[Records excerpted from a collection]
━━━━━━━━━━━━━━━━

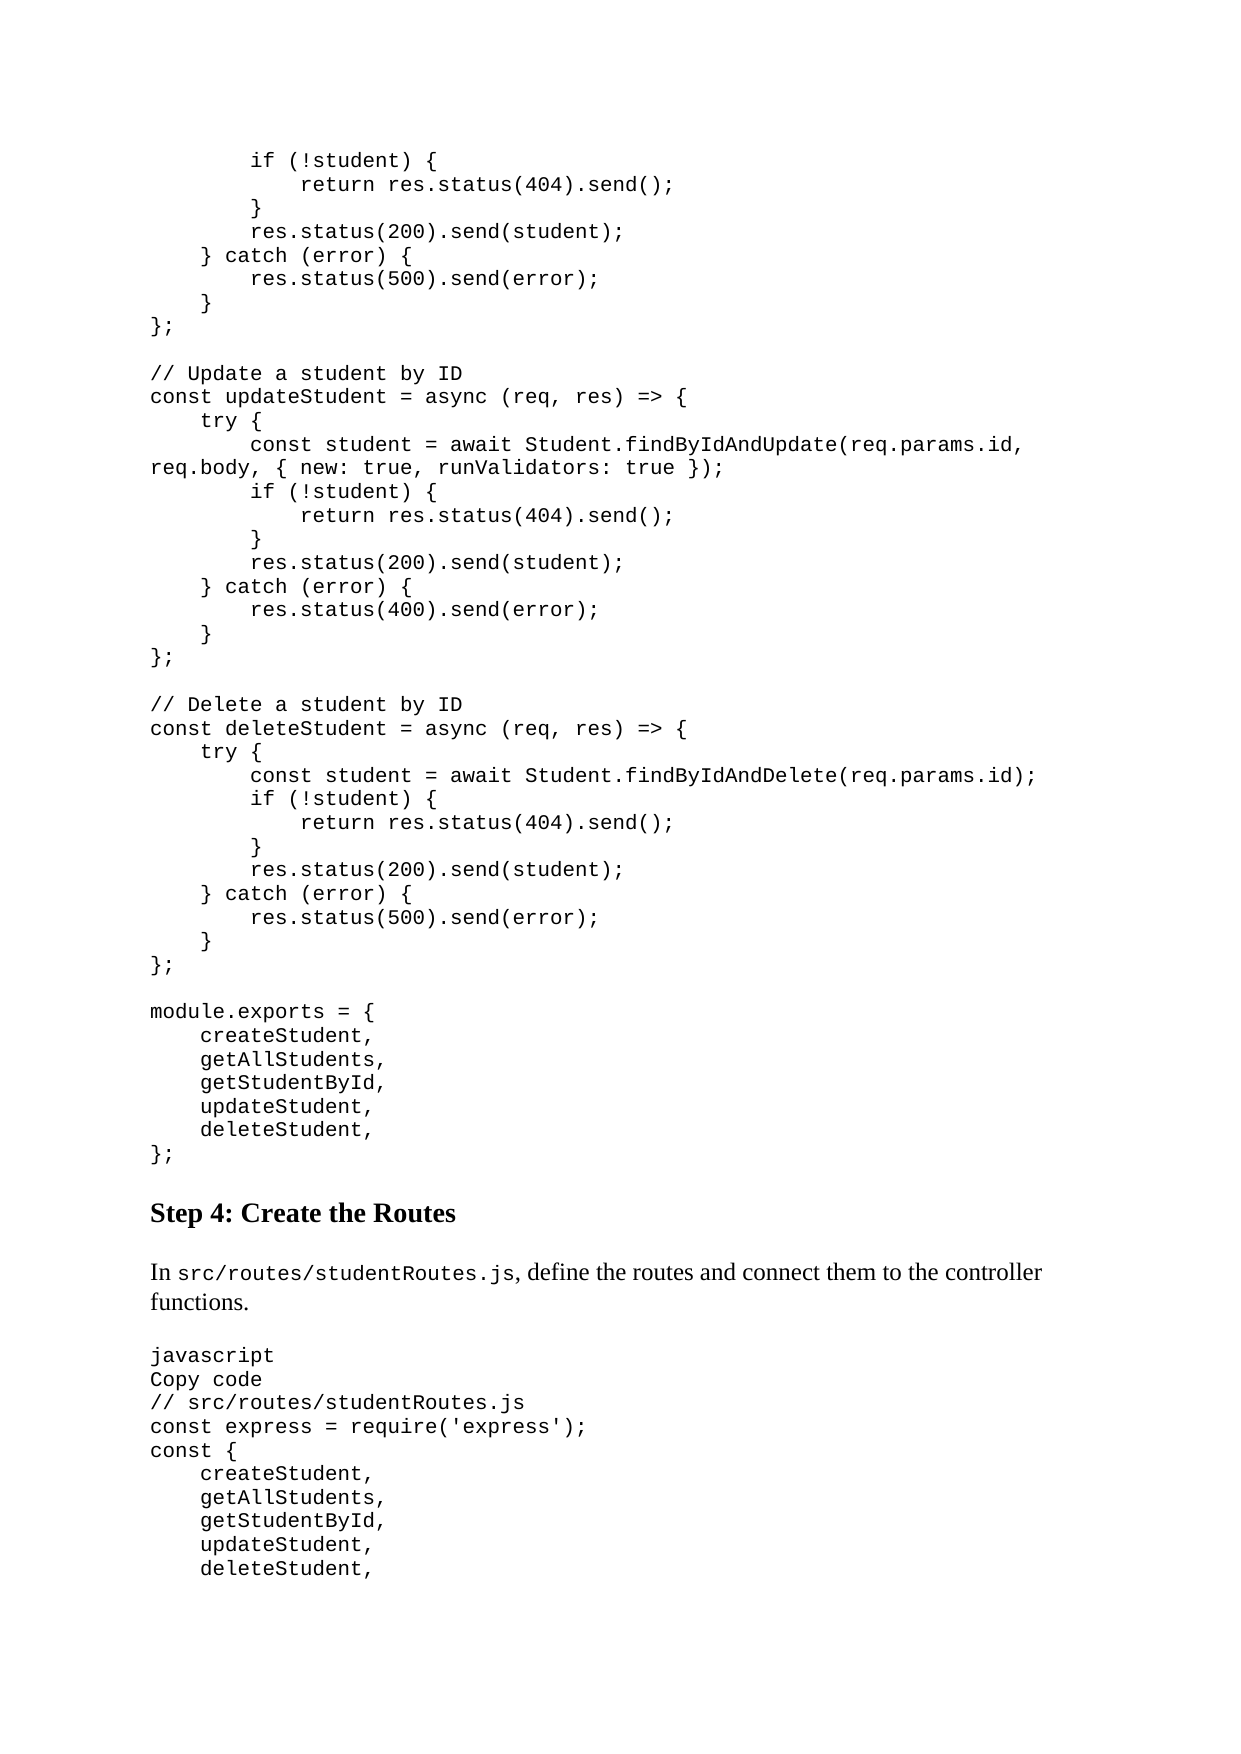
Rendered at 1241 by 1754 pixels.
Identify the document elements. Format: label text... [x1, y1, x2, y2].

text } [150, 623, 1090, 647]
text javascript [150, 1345, 1090, 1369]
text const express = require('express'); [150, 1416, 1090, 1439]
text } [150, 836, 1090, 859]
text } [150, 197, 1090, 221]
text // src/routes/studentRoutes.js [150, 1392, 1090, 1416]
text res.status(500).send(error); [150, 268, 1090, 292]
text } catch (error) { [150, 576, 1090, 599]
text getStudentById, [150, 1511, 1090, 1534]
text res.status(200).send(student); [150, 859, 1090, 883]
text return res.status(404).send(); [150, 505, 1090, 528]
text res.status(200).send(student); [150, 552, 1090, 576]
text } [150, 292, 1090, 316]
text return res.status(404).send(); [150, 812, 1090, 836]
text createStudent, [150, 1025, 1090, 1048]
text }; [150, 316, 1090, 339]
text // Update a student by ID [150, 363, 1090, 386]
text try { [150, 410, 1090, 434]
text const { [150, 1439, 1090, 1463]
text }; [150, 1143, 1090, 1167]
text res.status(400).send(error); [150, 599, 1090, 623]
text } [150, 528, 1090, 552]
text module.exports = { [150, 1001, 1090, 1025]
text deleteStudent, [150, 1119, 1090, 1143]
text getAllStudents, [150, 1048, 1090, 1072]
text return res.status(404).send(); [150, 174, 1090, 197]
text }; [150, 647, 1090, 670]
text if (!student) { [150, 788, 1090, 812]
text } catch (error) { [150, 883, 1090, 907]
text res.status(200).send(student); [150, 221, 1090, 244]
text getAllStudents, [150, 1487, 1090, 1511]
text Step 4: Create the Routes [150, 1196, 1090, 1228]
text const updateStudent = async (req, res) => { [150, 386, 1090, 410]
text getStudentById, [150, 1072, 1090, 1096]
text Copy code [150, 1369, 1090, 1392]
text } [150, 930, 1090, 954]
text if (!student) { [150, 481, 1090, 505]
text const deleteStudent = async (req, res) => { [150, 717, 1090, 741]
text // Delete a student by ID [150, 694, 1090, 717]
text try { [150, 741, 1090, 765]
text createStudent, [150, 1463, 1090, 1487]
text In src/routes/studentRoutes.js, define the routes and connect them to the controller functions. [150, 1257, 1090, 1316]
text const student = await Student.findByIdAndDelete(req.params.id); [150, 765, 1090, 788]
text } catch (error) { [150, 244, 1090, 268]
text const student = await Student.findByIdAndUpdate(req.params.id, req.body, { new: true, runValidators: true }); [150, 434, 1090, 481]
text res.status(500).send(error); [150, 907, 1090, 930]
text updateStudent, [150, 1534, 1090, 1558]
text if (!student) { [150, 150, 1090, 174]
text }; [150, 954, 1090, 978]
text updateStudent, [150, 1096, 1090, 1119]
text deleteStudent, [150, 1558, 1090, 1581]
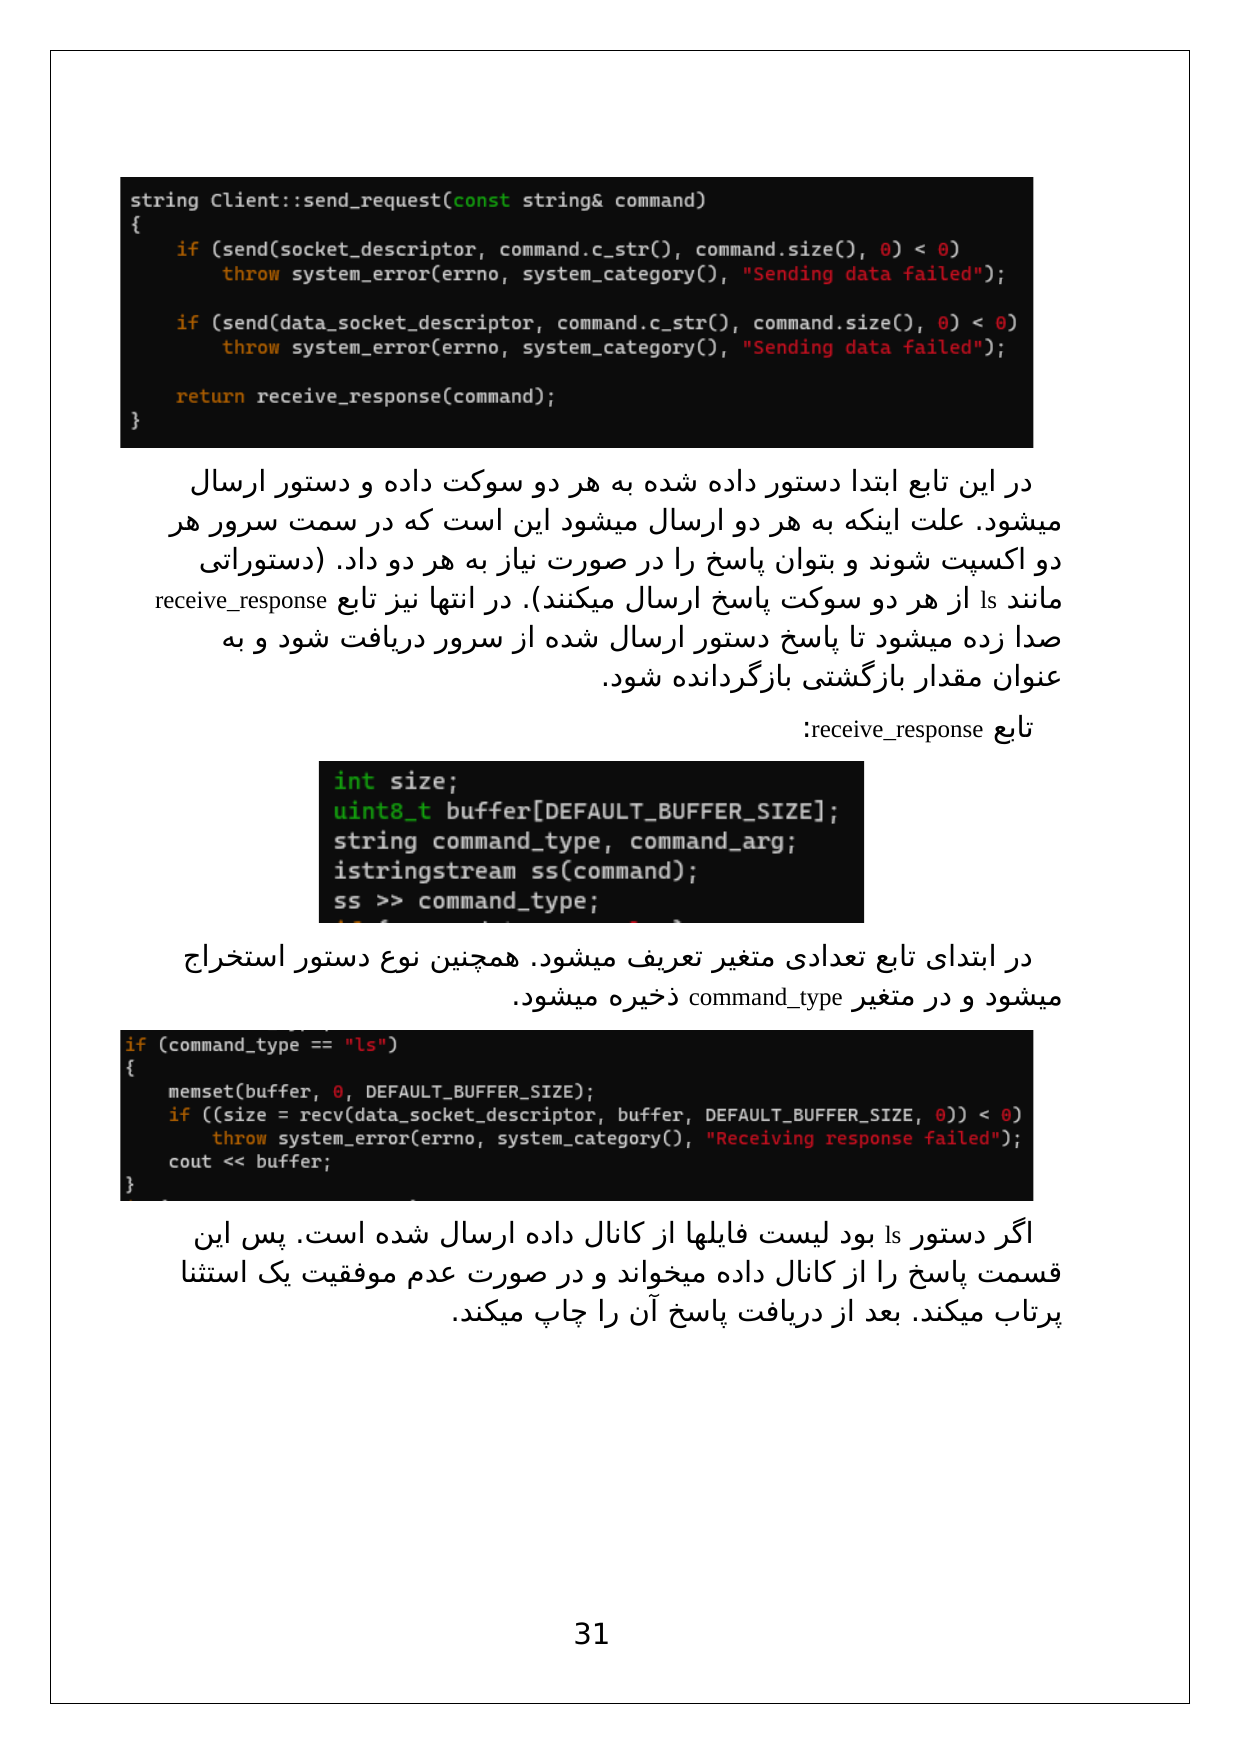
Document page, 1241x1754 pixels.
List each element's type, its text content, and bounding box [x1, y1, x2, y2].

text اگر دستور ls بود لیست فایلها از کانال داده ارسال شده است. پس این قسمت پاسخ را از کانال داده میخواند و در صورت عدم موفقیت یک استثنا پرتاب میکند. بعد از دریافت پاسخ آن را چاپ میکند. [150, 1217, 1063, 1329]
text تابع receive_response: [150, 710, 1063, 744]
picture [120, 177, 1034, 448]
picture [318, 761, 865, 923]
text در ابتدای تابع تعدادی متغیر تعریف میشود. همچنین نوع دستور استخراج میشود و در متغیر command_type ذخیره میشود. [150, 939, 1063, 1012]
picture [120, 1030, 1034, 1201]
text در این تابع ابتدا دستور داده شده به هر دو سوکت داده و دستور ارسال میشود. علت اینکه به هر دو ارسال میشود این است که در سمت سرور هر دو اکسپت شوند و بتوان پاسخ را در صورت نیاز به هر دو داد. (دستوراتی مانند ls از هر دو سوکت پاسخ ارسال میکنند). در انتها نیز تابع receive_response صدا زده میشود تا پاسخ دستور ارسال شده از سرور دریافت شود و به عنوان مقدار بازگشتی بازگردانده شود. [150, 464, 1063, 693]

━━━━━━━━━━━━━━━━

- WHAT THE EXERCISE ASKS
From the first line to the last, set down the records word for word and drop the images.

- PROBLEM SOLUTION
Rendered at 1241 by 1754 pixels.
Identify the document elements. Format: label text... [x1, y1, x2, y2].

text } [150, 623, 1090, 647]
text javascript [150, 1345, 1090, 1369]
text const express = require('express'); [150, 1416, 1090, 1439]
text } [150, 836, 1090, 859]
text } [150, 197, 1090, 221]
text // src/routes/studentRoutes.js [150, 1392, 1090, 1416]
text res.status(500).send(error); [150, 268, 1090, 292]
text } catch (error) { [150, 576, 1090, 599]
text getStudentById, [150, 1511, 1090, 1534]
text res.status(200).send(student); [150, 859, 1090, 883]
text return res.status(404).send(); [150, 505, 1090, 528]
text res.status(200).send(student); [150, 552, 1090, 576]
text } [150, 292, 1090, 316]
text return res.status(404).send(); [150, 812, 1090, 836]
text createStudent, [150, 1025, 1090, 1048]
text }; [150, 316, 1090, 339]
text // Update a student by ID [150, 363, 1090, 386]
text try { [150, 410, 1090, 434]
text const { [150, 1439, 1090, 1463]
text }; [150, 1143, 1090, 1167]
text res.status(400).send(error); [150, 599, 1090, 623]
text } [150, 528, 1090, 552]
text module.exports = { [150, 1001, 1090, 1025]
text deleteStudent, [150, 1119, 1090, 1143]
text getAllStudents, [150, 1048, 1090, 1072]
text return res.status(404).send(); [150, 174, 1090, 197]
text }; [150, 647, 1090, 670]
text if (!student) { [150, 788, 1090, 812]
text } catch (error) { [150, 883, 1090, 907]
text res.status(200).send(student); [150, 221, 1090, 244]
text getAllStudents, [150, 1487, 1090, 1511]
text Step 4: Create the Routes [150, 1196, 1090, 1228]
text const updateStudent = async (req, res) => { [150, 386, 1090, 410]
text getStudentById, [150, 1072, 1090, 1096]
text Copy code [150, 1369, 1090, 1392]
text } [150, 930, 1090, 954]
text if (!student) { [150, 481, 1090, 505]
text const deleteStudent = async (req, res) => { [150, 717, 1090, 741]
text // Delete a student by ID [150, 694, 1090, 717]
text try { [150, 741, 1090, 765]
text createStudent, [150, 1463, 1090, 1487]
text In src/routes/studentRoutes.js, define the routes and connect them to the controller functions. [150, 1257, 1090, 1316]
text const student = await Student.findByIdAndDelete(req.params.id); [150, 765, 1090, 788]
text } catch (error) { [150, 244, 1090, 268]
text const student = await Student.findByIdAndUpdate(req.params.id, req.body, { new: true, runValidators: true }); [150, 434, 1090, 481]
text res.status(500).send(error); [150, 907, 1090, 930]
text updateStudent, [150, 1534, 1090, 1558]
text if (!student) { [150, 150, 1090, 174]
text }; [150, 954, 1090, 978]
text updateStudent, [150, 1096, 1090, 1119]
text deleteStudent, [150, 1558, 1090, 1581]
Document page, 1241x1754 pixels.
List each element's type, its text content, and bounding box [x1, y1, x2, y2].

text اگر دستور ls بود لیست فایلها از کانال داده ارسال شده است. پس این قسمت پاسخ را از کانال داده میخواند و در صورت عدم موفقیت یک استثنا پرتاب میکند. بعد از دریافت پاسخ آن را چاپ میکند. [150, 1217, 1063, 1329]
text تابع receive_response: [150, 710, 1063, 744]
picture [120, 177, 1034, 448]
picture [318, 761, 865, 923]
text در ابتدای تابع تعدادی متغیر تعریف میشود. همچنین نوع دستور استخراج میشود و در متغیر command_type ذخیره میشود. [150, 939, 1063, 1012]
picture [120, 1030, 1034, 1201]
text در این تابع ابتدا دستور داده شده به هر دو سوکت داده و دستور ارسال میشود. علت اینکه به هر دو ارسال میشود این است که در سمت سرور هر دو اکسپت شوند و بتوان پاسخ را در صورت نیاز به هر دو داد. (دستوراتی مانند ls از هر دو سوکت پاسخ ارسال میکنند). در انتها نیز تابع receive_response صدا زده میشود تا پاسخ دستور ارسال شده از سرور دریافت شود و به عنوان مقدار بازگشتی بازگردانده شود. [150, 464, 1063, 693]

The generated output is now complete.